III. Default, Claim for conclusion of a final contract
Mostly, the contract parties agree within the preliminary contract for a day and time, on which they would visit a specific public notary office for finalizing the deal. For different reasons the signing of a final contract does not often take place. The most frequent reason for this is the impossibility of the buyer to obtain the rest of the price or the absence of the seller in the definite day and time. In such cases it is important, that the non-defaulting party requires from the public notary the issuing of a statement protocol, in which it is ascertained that he/she is present at the notary’s office and is ready to have the final contract executed (the buyer is present and is ready to pay the rest of the purchase price or the seller is present and has brought the documents which are required for the issuing of the notary act).
In this case the non-defaulting party possesses two options. The first option allows him/her to invite the defaulting party to fulfill his/her contract obligations by granting him/her a reasonable term to do it. In the invitation it shall be specified, that in case of a default within the granted terms the contract will be considered annulled. In case of annulment of the contract, the non-defaulting party could claim the refund of the paid amounts, and if some of them were explicitly agreed as a deposit - to claim their refund in a double amount.
The second option entitles the non-defaulting party to submit a claim under Art.19, Para. 3 of the Obligations and Contracts Act, for conclusion of a final contract. The claim for conclusion of the preliminary contract as the final contract expires after the general five-year limitation period according to Article 110 of the Bulgarian Act for Obligations and Contracts. Since each party to the preliminary contract is both creditor and debtor in the claim for the conclusion of the preliminary contract to the final main contract, the limitation period runs for both parties. In most cases the claimant is the buyer, who has paid a certain percentage of the purchase price, but the seller has later refused to transfer the property right for the real estate. In such court procedures the claimant has to prove that he is the non-defaulting party under the agreement. Mostly the statement protocol, issued by the public notary, serves as a proof, that the claimant has fulfilled his/her obligations according to the preliminary contract.
In such court procedures under Art. 19, Para. 3 of the Obligations and Contracts Act is due a court fee in the amount of 4%, calculated over ¼ of the tax evaluation of the real estate (which means 1 % of the total tax evaluation). Here, it should be noticed, that the claim under Art. 19, Para. 3 of the Obligations and Contracts Act shall be registered within the Real-Estate Registry of the Registry Agency. The registration has a public and announcing effect for any third parties.
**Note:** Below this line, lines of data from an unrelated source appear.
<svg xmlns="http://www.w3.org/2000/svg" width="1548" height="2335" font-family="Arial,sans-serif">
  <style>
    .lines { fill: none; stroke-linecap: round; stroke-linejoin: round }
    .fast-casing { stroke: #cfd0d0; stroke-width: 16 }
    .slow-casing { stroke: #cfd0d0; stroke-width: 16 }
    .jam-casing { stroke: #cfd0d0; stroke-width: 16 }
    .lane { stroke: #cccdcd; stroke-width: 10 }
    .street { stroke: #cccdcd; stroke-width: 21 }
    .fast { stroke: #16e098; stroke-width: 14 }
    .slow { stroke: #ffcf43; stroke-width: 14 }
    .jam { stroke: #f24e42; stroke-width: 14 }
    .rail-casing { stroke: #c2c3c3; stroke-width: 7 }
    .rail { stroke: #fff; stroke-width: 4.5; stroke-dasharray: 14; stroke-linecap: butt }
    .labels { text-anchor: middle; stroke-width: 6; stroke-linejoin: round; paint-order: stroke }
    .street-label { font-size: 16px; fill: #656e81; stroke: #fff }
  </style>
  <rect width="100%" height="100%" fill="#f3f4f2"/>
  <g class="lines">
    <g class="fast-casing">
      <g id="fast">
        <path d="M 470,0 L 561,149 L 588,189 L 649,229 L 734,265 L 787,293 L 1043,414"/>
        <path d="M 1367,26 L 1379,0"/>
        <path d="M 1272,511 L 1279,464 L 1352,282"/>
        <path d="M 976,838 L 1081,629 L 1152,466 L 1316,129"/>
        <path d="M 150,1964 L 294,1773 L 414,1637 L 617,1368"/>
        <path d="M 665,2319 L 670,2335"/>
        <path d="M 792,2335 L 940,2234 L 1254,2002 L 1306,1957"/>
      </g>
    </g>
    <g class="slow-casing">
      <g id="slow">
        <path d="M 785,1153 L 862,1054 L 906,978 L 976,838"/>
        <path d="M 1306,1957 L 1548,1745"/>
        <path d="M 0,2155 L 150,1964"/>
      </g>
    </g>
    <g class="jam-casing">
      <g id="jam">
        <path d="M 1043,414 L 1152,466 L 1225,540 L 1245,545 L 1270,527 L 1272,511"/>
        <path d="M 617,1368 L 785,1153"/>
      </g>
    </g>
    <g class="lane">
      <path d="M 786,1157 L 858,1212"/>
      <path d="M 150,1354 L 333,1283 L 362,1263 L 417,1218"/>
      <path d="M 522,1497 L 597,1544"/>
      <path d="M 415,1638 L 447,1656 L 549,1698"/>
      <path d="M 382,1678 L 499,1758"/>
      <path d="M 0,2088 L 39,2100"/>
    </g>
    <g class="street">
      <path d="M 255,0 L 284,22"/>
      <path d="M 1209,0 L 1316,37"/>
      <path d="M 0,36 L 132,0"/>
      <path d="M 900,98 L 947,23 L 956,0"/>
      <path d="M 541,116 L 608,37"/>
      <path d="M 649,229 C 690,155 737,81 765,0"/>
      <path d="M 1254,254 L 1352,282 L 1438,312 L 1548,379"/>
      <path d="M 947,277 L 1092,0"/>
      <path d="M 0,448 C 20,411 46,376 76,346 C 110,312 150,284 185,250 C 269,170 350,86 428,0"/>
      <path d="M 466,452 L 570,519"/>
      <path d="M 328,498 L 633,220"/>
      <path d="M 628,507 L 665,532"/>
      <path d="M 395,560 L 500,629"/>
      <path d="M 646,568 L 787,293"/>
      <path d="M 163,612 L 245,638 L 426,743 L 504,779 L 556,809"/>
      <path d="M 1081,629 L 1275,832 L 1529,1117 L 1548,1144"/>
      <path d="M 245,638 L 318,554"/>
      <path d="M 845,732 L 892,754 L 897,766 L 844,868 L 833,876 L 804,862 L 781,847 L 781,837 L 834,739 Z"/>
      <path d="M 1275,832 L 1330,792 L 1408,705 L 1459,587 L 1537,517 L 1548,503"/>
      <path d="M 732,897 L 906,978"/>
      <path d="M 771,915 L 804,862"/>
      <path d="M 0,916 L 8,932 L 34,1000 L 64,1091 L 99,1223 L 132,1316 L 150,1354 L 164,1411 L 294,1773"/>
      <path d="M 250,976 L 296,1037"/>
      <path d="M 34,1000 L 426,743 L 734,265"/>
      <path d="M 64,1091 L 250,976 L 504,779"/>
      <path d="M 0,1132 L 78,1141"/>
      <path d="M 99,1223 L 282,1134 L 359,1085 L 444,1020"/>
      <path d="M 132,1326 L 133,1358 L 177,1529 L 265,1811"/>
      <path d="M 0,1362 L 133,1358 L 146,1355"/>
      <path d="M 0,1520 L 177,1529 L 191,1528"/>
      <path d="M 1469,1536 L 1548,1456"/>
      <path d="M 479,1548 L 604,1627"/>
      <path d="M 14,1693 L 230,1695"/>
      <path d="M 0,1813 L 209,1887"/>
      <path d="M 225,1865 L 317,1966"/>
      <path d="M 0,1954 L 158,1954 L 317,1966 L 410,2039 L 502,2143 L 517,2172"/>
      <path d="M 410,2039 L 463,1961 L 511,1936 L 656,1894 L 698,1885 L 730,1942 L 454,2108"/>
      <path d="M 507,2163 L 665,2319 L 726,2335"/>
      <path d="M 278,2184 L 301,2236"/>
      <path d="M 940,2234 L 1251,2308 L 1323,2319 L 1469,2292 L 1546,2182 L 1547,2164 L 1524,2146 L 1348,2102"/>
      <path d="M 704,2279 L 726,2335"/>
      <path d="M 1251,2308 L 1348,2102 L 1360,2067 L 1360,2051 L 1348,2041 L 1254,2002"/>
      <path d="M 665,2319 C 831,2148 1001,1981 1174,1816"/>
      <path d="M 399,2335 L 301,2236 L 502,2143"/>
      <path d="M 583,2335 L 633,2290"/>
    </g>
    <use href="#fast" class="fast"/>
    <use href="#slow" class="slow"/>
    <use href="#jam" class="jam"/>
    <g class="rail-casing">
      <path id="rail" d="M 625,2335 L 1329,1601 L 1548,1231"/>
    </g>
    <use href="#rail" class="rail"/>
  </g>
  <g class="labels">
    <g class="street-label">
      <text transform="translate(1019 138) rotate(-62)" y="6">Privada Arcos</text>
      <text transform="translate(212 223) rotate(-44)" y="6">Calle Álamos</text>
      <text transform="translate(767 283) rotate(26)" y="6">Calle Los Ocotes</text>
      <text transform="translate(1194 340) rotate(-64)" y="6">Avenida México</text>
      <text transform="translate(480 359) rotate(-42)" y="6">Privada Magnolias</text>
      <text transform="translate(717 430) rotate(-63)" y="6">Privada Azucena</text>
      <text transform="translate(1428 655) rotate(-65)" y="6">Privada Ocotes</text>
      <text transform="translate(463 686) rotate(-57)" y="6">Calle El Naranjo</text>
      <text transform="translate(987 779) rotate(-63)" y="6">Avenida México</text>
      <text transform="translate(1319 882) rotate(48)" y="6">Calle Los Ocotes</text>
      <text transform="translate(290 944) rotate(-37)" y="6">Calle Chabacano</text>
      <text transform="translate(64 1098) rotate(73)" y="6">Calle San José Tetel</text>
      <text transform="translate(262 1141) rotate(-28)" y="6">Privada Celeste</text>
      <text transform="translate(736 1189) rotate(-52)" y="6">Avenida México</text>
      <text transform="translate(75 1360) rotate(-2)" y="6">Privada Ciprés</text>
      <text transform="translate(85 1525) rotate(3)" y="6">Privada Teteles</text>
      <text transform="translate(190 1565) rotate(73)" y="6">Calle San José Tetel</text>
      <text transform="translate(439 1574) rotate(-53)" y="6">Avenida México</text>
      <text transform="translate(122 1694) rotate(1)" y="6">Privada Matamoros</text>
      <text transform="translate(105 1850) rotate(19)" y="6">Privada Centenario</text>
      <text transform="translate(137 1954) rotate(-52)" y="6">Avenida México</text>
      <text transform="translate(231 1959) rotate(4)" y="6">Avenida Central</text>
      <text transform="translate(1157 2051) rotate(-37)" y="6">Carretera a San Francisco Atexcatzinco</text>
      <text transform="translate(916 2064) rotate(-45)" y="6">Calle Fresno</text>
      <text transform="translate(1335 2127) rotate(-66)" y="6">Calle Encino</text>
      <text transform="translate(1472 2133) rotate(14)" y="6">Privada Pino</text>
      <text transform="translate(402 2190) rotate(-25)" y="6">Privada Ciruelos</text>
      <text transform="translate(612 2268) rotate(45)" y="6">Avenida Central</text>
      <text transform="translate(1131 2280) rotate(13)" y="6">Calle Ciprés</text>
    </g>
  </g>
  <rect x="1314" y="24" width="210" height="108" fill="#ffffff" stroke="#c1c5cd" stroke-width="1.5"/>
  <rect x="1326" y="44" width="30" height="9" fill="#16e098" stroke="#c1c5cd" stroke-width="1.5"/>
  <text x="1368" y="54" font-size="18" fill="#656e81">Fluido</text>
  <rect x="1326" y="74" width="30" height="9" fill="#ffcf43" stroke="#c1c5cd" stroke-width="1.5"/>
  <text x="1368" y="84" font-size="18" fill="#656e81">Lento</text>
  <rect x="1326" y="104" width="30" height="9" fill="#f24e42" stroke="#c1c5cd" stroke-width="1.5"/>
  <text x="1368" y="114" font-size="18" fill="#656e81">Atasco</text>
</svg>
A state fee in the amount of 0.1 %, calculated over ¼ of the tax evaluation of the real estate - at least in the amount of BGN 10, shall be paid.
The Bulgarian court rules the conclusion of a final contract, respectively transfers the property right of the real estate, after getting assured, that the seller is the real owner of the real estate. The court decision includes the requirement, an evidence regarding the payment of the notary fees, the fees according to the Municipal Taxes and Fees Act, and the fee for the registration of the transfer in the Registry Agency, to be presented. The court orders an imposition of a distraint over the real estate, in order to secure the execution of the above payments. The distraint gets deleted as soon as the payments are done.